In confessing the Church as apostolic we thereby confess that the Church’s message consists solely of the proclamation of the Twelve and the other apostles (such as the Seventy)—which is to say, the proclamation of Christ Himself. The apostles had no philosophy, wisdom, or message of their own. They merely shared what Christ had done and what He had told them to say. Asserting that their message (or the epistles written by them) could contain untruths or things which were dated and which can now be discarded because the apostles were men of their time is to fundamentally misunderstand them. It is true that they were men of their time, and that as such they doubtless held many erroneous opinions—such as the opinion that the earth was flat or that the sky was solid. But this is irrelevant, since their message did not consist of their own fallible opinions, but of the infallible message of Christ. They indeed were clay vessels, but the treasure within those vessels, the timeless message of the Master, was not clay, but imperishable gold (2 Corinthians 4:7). We are not free to reject any part of their message because they were men of their time. For they transmitted the Word of Christ, who was not just a man of His time, but the eternal God, made incarnate to speak the truth for all times.

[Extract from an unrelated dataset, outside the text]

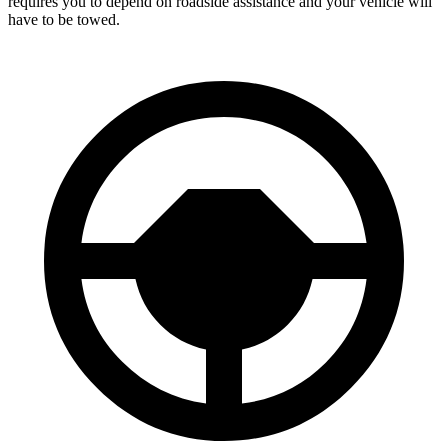
requires you to depend on roadside assistance and your vehicle will
have to be towed.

This means that the New Testament Scriptures which the apostles wrote retain their divine authority, for they constitute not mere human wisdom, but the divine wisdom of Christ our God. All words are culturally-expressed, for all words are spoken from within a particular time, culture, and in a particular language. But the words of the apostles, though culturally-expressed, are not culturally-conditioned. Being the transmitted word of Christ through the apostles, they partake of a wisdom not subject to historical and cultural limitation and conditioning. Christ’s word through the apostles thus stands apart from cultural and historical limitations, and stands in judgment upon all other words, philosophies, and opinions. A Christian may legitimately disagree with Socrates, but not with Paul, for unlike Socrates, Paul simply shared the word of the eternal Son of God. Like it or not, the Church’s proclamation may never reject or contradict the teaching of the apostles or the words of the New Testament. If a church did, it would cease to be apostolic, and thereby cease to be the Church.

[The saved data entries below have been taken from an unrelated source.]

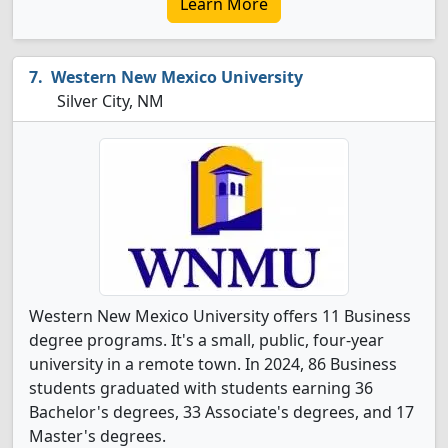
Learn More
Western New Mexico University
Silver City, NM
Western New Mexico University offers 11 Business
degree programs. It's a small, public, four-year
university in a remote town. In 2024, 86 Business
students graduated with students earning 36
Bachelor's degrees, 33 Associate's degrees, and 17
Master's degrees.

In confessing the Church to be apostolic, we also confess that we have a mandate to go forth as the apostles did to preach the saving Gospel to all mankind and convert them to the Christian faith. This apostolic mandate flies in the face of modern pluralism, which declares that all religions, faiths, and cultures are of equal value, and all lead to same goal and salvation. Fidelity to the apostolic mandate of evangelism is thus almost as odious today as fidelity to the apostolic faith which is the content of that evangelism. Participation in the public square presupposes conformity to the view that all faiths are of equal value, and that the attempt to convert a person away from their own faith to that of Christianity is imperialistic, narrow, intolerant, rude, disrespectful, and—of course—fundamentalist. But it is also apostolic, and so as members of an apostolic Church we have no choice but to follow this course. The Lord did not command His Church to “go into all the world and co-exist” (as some Christians would have it), but to “go into all the world and preach the Gospel to every creature” (Mark 16:15). The stakes are very high, for the human condition is very dire. He who believes our message and is baptized will be saved, while those who disbelieve and reject it will be condemned (v. 16). We of course have no control over how our apostolic message will be received. Our task is simply to obey. For we are not lords or philosophers. We are only messengers, and apostles.